Text for analysis>
You also have to capture Harry Potter’s emotion though, as you’re moving the pieces, and all that. That was a very emotional game that they were playing there, so… We’re right on topic here.

[35:59] Yeah, yeah. The cool thing about that is because the models for speech recognition are so small - I think they’re like 46 megabytes for the acoustic model, and then the language model is, I think, really small, because the vocabulary is so small. So these things you can run just on your laptop. You can turn off the WiFi and just have it running locally.

And actually, right now, the last few weeks, there’s been a group of folks who are working with the Catalan language, who are adapting our speech recognition tools to make it work with WASM, so that it just runs in the browser, super-fast, everywhere. That’s just like a subset of our open source community, who just picked up the tools and are running with it.

Record set>
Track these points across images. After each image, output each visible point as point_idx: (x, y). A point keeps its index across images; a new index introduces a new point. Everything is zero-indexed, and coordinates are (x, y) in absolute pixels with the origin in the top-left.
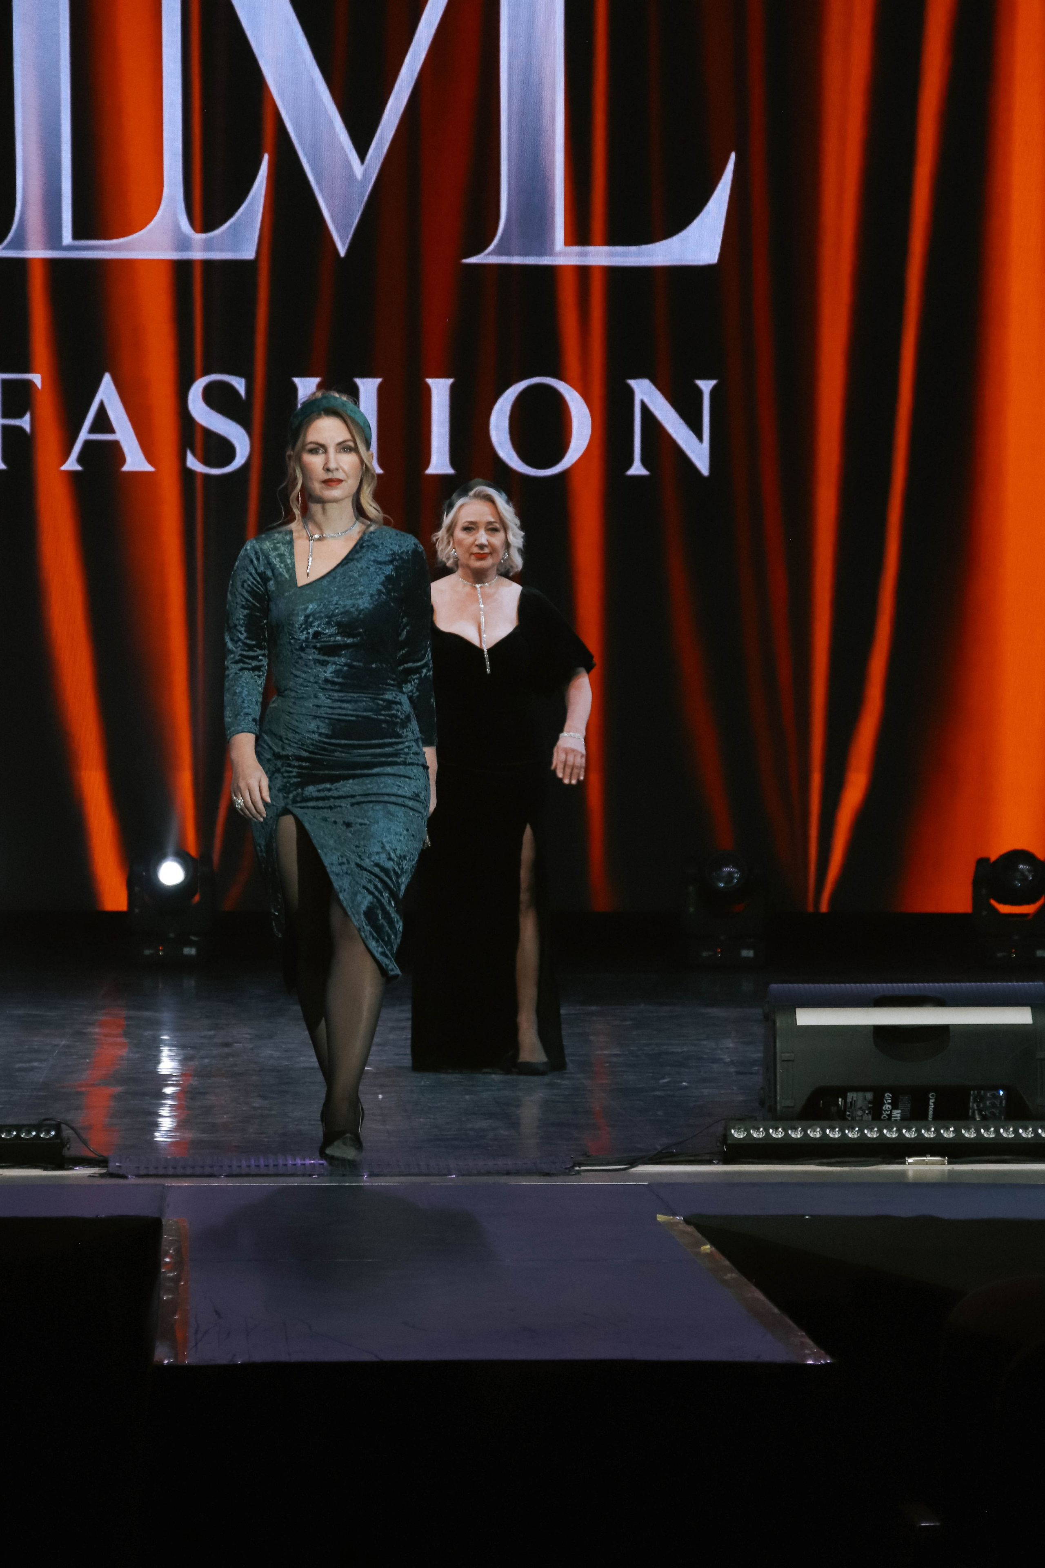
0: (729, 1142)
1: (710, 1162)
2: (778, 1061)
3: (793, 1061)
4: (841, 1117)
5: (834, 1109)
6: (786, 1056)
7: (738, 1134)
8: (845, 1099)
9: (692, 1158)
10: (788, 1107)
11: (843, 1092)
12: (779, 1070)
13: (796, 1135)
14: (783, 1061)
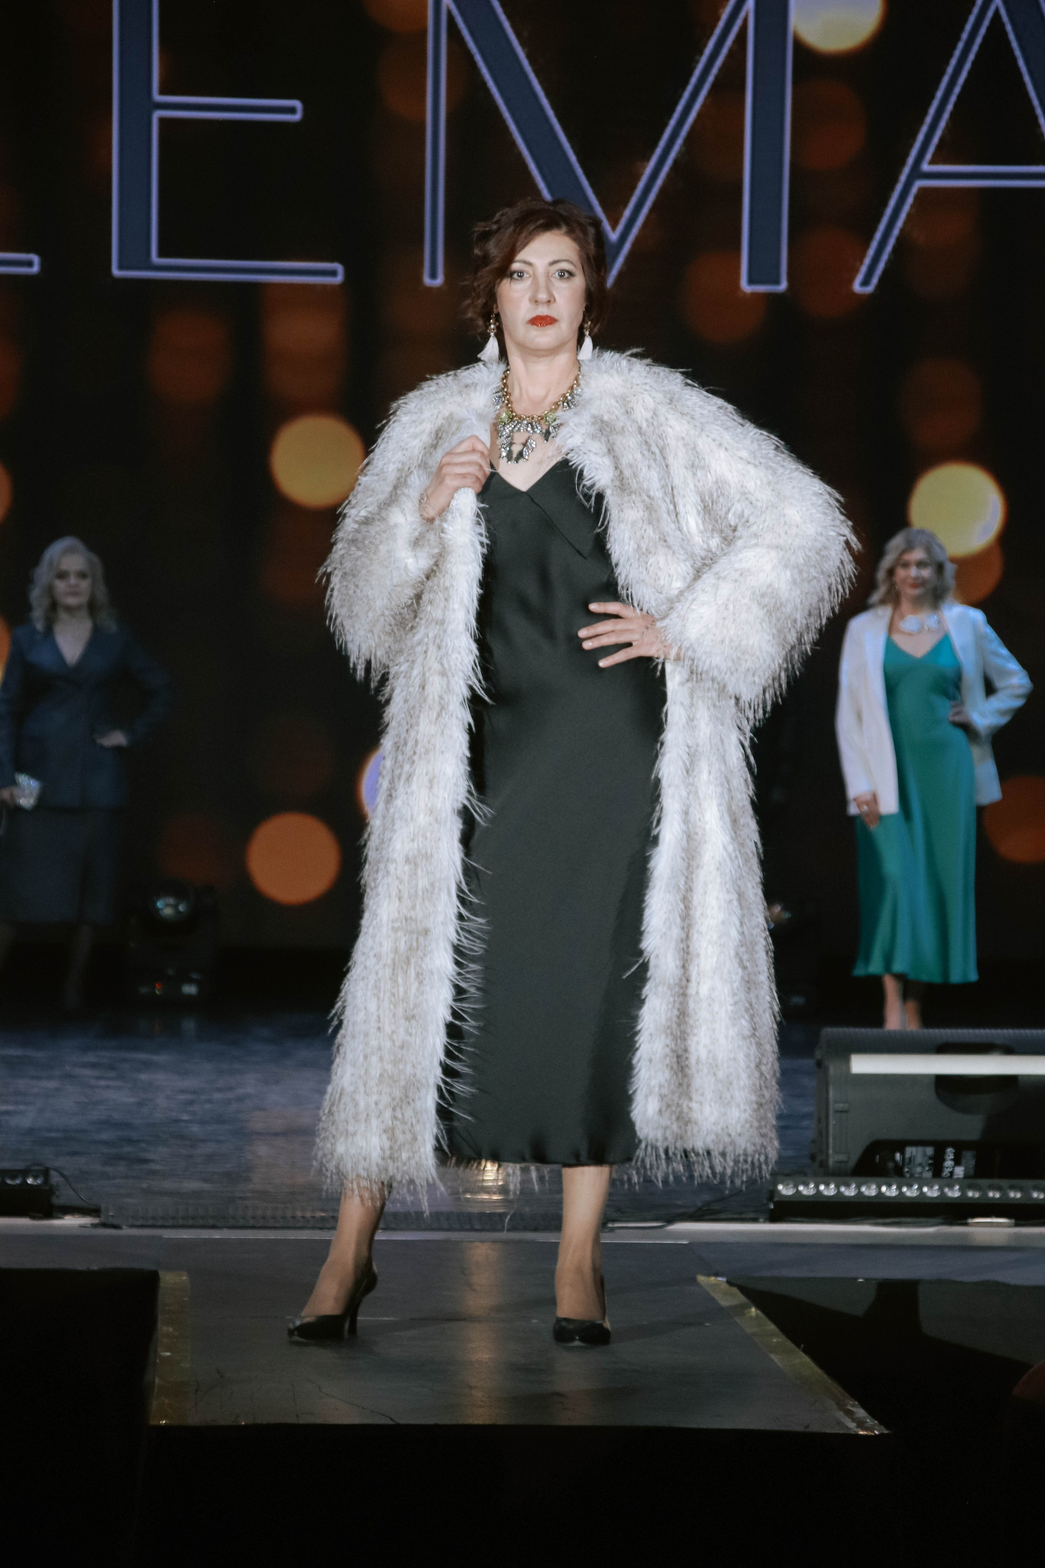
0: (776, 1199)
1: (755, 1220)
2: (831, 1112)
3: (846, 1112)
4: (898, 1173)
5: (891, 1165)
6: (840, 1106)
7: (785, 1190)
8: (903, 1153)
9: (735, 1216)
10: (841, 1162)
11: (901, 1145)
12: (832, 1122)
13: (850, 1192)
14: (836, 1112)
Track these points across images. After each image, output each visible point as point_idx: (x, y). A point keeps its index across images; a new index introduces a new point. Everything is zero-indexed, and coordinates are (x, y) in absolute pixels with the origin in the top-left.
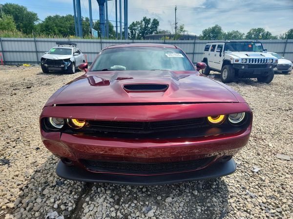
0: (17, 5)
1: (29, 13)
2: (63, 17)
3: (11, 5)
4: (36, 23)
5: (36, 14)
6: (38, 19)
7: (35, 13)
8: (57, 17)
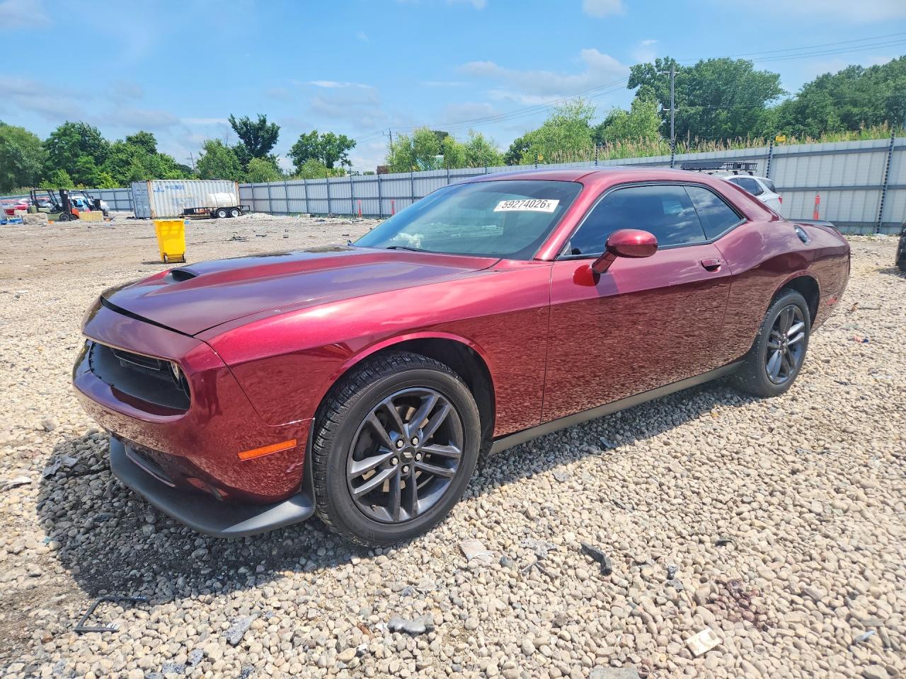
0: (725, 62)
1: (754, 78)
2: (875, 69)
3: (711, 63)
4: (771, 104)
5: (776, 77)
6: (779, 91)
7: (775, 72)
8: (851, 73)
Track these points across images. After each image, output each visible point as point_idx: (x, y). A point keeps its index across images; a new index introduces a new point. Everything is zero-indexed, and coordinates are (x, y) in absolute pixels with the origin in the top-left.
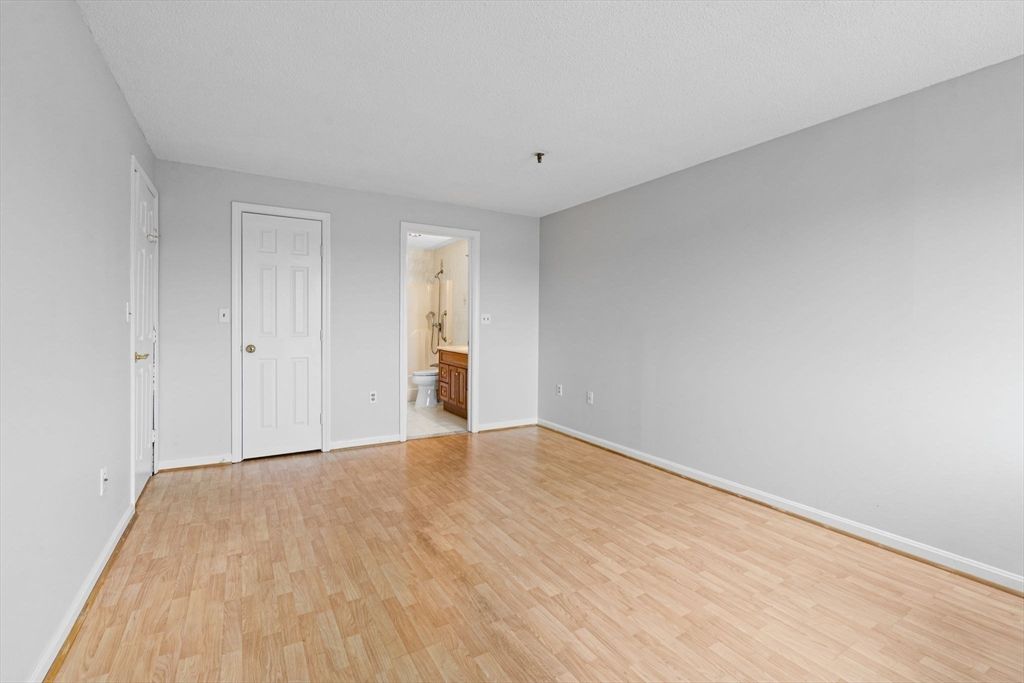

Task list>
A. In the speech recognition transcript, which language are the people who are adapting the speech recognition tools to work with WASM working with?
B. Repeat the passage of the speech recognition transcript between "And actually, right" and "running with it.", inclusive.

Answers to each task>
A. The Catalan language.

B.
And actually, right now, the last few weeks, there’s been a group of folks who are working with the Catalan language, who are adapting our speech recognition tools to make it work with WASM, so that it just runs in the browser, super-fast, everywhere. That’s just like a subset of our open source community, who just picked up the tools and are running with it.